> WHAT YOU NEED TO DO
Reproduce the part of the essay on germs and fatherhood between "Still, listening to" and "me worried sick.", inclusive, word for word.

===== PROVIDED PASSAGE =====

The best part of the pneumonia story is that I gave a talk about influenza surveillance at a gathering of state epidemiologists and public health workers, and I was coughing up a lung, feverish, and probably made little to no sense. And I nailed it. (Kind of.) I remember people coming up to me to talk more about influenza surveillance, as I had the flu and as I tried hard to sip tea while my throat burned out of control. I wonder how many people I got sick that day?
Bad epidemiologist. Bad.
But that’s the thing about us silly humans, isn’t it? We are teeming with germs and we can’t wait to share them. Our habits and traditions as humans are such that they have allowed all of these bugs to travel the world with us. We greet each other by shaking hands or, as in my Latin American culture, we add a hug or a kiss on the cheek. No better way for respiratory infections to travel, especially if hand washing is not readily available.
Then there’s sex. Almost 99.99999% of humanity will have sex if they live to be old enough to do so, and there are germs that travel with sex as well. From gonorrhea to HIV, we share more than you really want to know when we have sex, sometimes to deadly consequences. When it comes to all the things that could kill us, absolute abstinence would probably save millions of lives each year… But abstinence-only strategies to controlling sexually transmitted infections is as effective as telling people not to eat or drink in order to avoid diarrhea.
Great comparison, I know.
Now that I’m a father, I’ve come to be a little more afraid of germs. It’s not that I’m afraid of what they’ll do to me. I’ve been known to run into an influenza outbreak without personal protective equipment once or twice, and not knowing what we were dealing with one of those times. (My wife still chides me over that one.) Now, I’m afraid of what they might do to Baby Ren. She’s so tiny and delicate that I worry that any little cold will knock her out and really hurt her.
The sleepless nights are bad enough, sure. But the worrying over her breathing and being comfortable really takes its toll. While I try to get things done and continue to write my doctoral dissertation at 3am in the morning while I listen for her coughing, I’m still focusing a lot of my attention her way. Then the brain starts playing the What if? game, and I get worried about her. And then the rational brain reminds me that plenty of children go through these infections and come out the other side with a stronger immune system.
And, of course, the really deadly stuff has been vanquished thanks to vaccines. Baby Ren will never get to know smallpox, and her chances of meeting polio are infinitely small. She got her 2 month vaccines and is going in for her 4 month vaccines right after Christmas. And she’ll get her 6 month vaccines in February, including the two doses of influenza vaccine.
Still, listening to her congested nose and her hacky cough is scary, because she’s my daughter. She’s become a huge part of my life, obviously. While I know that these infectious microorganisms don’t have a mind of their own, I think that it’s a little bit funny that I’ve devoted my life to fighting them and here they are fighting us, making Baby Ren feel sick and making me worried sick.
So I continue to drink sips of coffee to help me stay awake, continue to do research for my dissertation — maybe draw some maps and do some geostatistical analyses — and continue to look over and make sure she’s breathing as she sleeps in complete peace and calm. Parenting ain’t easy, but no one said it would be.

===== SUPPLIED DATA =====

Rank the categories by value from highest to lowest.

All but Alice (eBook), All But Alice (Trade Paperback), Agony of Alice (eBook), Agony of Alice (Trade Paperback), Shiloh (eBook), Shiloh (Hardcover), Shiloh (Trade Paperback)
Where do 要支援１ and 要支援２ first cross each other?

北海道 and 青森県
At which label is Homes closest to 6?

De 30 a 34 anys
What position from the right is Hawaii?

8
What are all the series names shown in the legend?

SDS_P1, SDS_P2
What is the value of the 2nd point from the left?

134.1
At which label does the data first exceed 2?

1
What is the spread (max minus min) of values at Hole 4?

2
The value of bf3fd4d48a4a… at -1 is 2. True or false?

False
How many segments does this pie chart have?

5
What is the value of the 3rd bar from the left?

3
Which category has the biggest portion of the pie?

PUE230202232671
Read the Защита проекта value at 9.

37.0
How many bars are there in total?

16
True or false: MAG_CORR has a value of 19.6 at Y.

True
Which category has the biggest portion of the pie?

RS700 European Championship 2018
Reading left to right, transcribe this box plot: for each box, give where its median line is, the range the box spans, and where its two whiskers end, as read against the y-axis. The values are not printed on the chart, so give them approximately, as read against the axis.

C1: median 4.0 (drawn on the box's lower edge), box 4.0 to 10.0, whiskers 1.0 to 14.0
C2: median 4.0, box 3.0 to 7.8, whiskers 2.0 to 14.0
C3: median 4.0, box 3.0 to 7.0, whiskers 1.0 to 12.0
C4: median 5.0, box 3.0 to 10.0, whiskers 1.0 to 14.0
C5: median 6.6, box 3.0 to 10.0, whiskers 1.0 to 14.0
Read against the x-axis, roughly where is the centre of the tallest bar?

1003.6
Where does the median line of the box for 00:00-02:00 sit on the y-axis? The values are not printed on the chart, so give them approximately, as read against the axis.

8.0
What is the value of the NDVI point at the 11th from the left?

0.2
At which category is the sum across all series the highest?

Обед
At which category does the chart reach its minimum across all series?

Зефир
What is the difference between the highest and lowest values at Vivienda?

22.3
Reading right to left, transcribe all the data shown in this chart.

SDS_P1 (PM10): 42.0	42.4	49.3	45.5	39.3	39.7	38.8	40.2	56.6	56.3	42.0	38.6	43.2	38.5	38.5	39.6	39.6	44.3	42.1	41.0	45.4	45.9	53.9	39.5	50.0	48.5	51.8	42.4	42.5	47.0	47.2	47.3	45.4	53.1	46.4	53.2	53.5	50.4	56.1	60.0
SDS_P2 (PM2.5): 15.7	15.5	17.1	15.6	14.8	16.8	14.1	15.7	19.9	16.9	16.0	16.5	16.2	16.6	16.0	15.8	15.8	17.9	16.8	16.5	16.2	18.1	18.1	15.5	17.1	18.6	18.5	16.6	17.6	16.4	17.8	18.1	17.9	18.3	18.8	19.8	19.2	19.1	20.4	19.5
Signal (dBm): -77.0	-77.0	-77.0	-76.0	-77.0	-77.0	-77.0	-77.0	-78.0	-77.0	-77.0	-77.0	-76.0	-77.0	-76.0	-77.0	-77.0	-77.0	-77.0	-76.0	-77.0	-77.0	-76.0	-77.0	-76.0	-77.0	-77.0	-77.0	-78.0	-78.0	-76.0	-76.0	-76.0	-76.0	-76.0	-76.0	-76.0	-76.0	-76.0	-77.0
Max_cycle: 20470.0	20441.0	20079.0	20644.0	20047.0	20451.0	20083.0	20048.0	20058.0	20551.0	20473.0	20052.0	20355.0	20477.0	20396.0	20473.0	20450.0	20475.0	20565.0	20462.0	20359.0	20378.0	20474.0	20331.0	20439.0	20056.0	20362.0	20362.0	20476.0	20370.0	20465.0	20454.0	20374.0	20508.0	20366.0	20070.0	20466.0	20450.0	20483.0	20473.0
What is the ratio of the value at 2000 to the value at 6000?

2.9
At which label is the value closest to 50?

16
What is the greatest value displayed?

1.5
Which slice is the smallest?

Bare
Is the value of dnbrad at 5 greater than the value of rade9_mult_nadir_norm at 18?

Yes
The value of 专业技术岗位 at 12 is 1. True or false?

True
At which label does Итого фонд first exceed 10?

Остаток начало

=====

> PROBLEM SOLUTION
Still, listening to her congested nose and her hacky cough is scary, because she’s my daughter. She’s become a huge part of my life, obviously. While I know that these infectious microorganisms don’t have a mind of their own, I think that it’s a little bit funny that I’ve devoted my life to fighting them and here they are fighting us, making Baby Ren feel sick and making me worried sick.